To load a previously saved vector database from disk, use the LoadFromFile or LoadFromFileAsync methods:

C#
 1
 2
 3
 4
 5
 6
 7
 8
 9
10
11
var vdb = new BasicMemoryVectorDatabase();

var filePath = "vectordata.b59vdb";

// load vector database from file
vdb.LoadFromFile(filePath);

// -- or --

// load vector database from file asynchronously
await vdb.LoadFromFileAsync(filePath);

Persist to Stream

The underlying methods used by SaveToFile and LoadFromFile methods for serializing the vector database to a Stream are available to use directly. This provides support for reading/writing to MemoryStream (or other streams) if the vector database needs to be persisted to something other than the local file system.

Info

These SerializeToBinaryStream and DeserializeFromBinaryStream methods are available in v2.0.2 and later.

Write to Stream

To persist your BasicMemoryVectorDatabase to a JSON stream, use the SerializeToBinaryStream or SerializeToBinaryStreamAsync methods:

C#
 1
 2
 3
 4
 5
 6
 7
 8
 9
10
11
var vdb = new BasicMemoryVectorDatabase();

var stream = new MemoryStream();

// serialize to JSON stream
vdb.SerializeToBinaryStream(stream);

// -- or --

// serialize asynchronously to JSON stream
await vdb.SerializeToBinaryStreamAsync(stream);

Read from Stream

To load your BasicMemoryVectorDatabase from JSON stream, use the DeserializeFromBinaryStream and DeserializeFromBinaryStreamAsync methods:

C#
 1
 2
 3
 4
 5
 6
 7
 8
 9
10
// Be sure Stream position is at the start
stream.Position = 0;

// deserialize from JSON stream
vdb.DeserializeFromBinaryStream(stream);

// -- or ---

// deserialize asynchronously from JSON stream
await vdb.DeserializeFromBinaryStreamAsync(stream);

BasicDiskVectorDatabase

The BasicDiskVectorDatabase provides a basic vector database implementation that automatically stores the vector store and vocabulary store to disk.

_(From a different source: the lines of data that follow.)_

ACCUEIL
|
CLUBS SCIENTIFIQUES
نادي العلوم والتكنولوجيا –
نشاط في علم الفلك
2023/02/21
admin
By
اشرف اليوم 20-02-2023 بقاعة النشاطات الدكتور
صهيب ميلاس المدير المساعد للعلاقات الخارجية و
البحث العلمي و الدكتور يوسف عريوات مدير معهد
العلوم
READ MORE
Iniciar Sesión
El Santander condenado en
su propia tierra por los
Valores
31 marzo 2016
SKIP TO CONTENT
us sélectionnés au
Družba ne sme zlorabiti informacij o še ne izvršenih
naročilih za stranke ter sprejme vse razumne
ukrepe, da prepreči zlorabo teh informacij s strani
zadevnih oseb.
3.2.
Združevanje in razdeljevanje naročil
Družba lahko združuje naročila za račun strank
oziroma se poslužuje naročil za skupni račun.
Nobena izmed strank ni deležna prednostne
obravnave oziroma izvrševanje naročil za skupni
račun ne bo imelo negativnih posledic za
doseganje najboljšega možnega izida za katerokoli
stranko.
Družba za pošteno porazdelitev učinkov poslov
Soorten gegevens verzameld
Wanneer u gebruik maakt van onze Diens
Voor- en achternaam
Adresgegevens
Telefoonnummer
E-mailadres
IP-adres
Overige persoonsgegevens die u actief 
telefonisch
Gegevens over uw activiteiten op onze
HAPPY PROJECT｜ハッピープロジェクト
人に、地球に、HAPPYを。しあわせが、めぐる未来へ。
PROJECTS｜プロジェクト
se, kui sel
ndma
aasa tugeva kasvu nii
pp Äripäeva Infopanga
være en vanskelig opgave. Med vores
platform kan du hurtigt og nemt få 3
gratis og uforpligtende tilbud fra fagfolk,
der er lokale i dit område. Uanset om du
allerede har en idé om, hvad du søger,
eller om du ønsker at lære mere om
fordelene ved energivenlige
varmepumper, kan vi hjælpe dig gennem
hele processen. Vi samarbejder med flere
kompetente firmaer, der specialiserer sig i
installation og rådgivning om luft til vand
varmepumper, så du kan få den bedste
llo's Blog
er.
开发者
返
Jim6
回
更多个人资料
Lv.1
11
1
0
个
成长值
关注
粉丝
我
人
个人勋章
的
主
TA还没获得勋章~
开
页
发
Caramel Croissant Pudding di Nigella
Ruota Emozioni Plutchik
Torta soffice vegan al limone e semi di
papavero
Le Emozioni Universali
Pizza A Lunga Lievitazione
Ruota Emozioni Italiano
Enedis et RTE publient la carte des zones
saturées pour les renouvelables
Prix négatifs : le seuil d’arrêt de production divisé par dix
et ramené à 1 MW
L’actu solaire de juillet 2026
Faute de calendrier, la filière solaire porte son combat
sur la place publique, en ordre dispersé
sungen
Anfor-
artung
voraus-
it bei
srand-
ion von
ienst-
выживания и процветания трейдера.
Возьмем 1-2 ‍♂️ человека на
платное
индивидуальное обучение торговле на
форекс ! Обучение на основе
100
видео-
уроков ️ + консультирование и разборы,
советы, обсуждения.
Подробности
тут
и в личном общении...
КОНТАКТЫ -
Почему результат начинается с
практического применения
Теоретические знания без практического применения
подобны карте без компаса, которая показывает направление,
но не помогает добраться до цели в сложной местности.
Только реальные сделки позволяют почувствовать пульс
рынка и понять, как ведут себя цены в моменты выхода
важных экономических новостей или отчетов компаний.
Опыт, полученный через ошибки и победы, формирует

It's implmentation of vectorization is the same as the BasicMemoryVectorDatabase, but with the modification that it automatically persists the database to disk in the background to the specified folder path.

Here's a basic example of using BasicDiskVectorDatabase:

C#
1
2
3
4
5
6
7
8
// specify the folder where to persist the database data on disk
var vdb = new BasicDiskVectorDatabase("C:/data/content-db");
foreach (var doc in documents)
{
    vdb.AddText(doc.Id, doc.Text);
}

var results = vdb.Search("some text");

Tips

  • Prefer absolute paths for the storage folder in production services.
  • Place the folder on fast storage (SSD) for best indexing/query performance.
  • Avoid sharing the same folder across multiple processes concurrently.
  • Back up the folder regularly to preserve your vector store and vocabulary.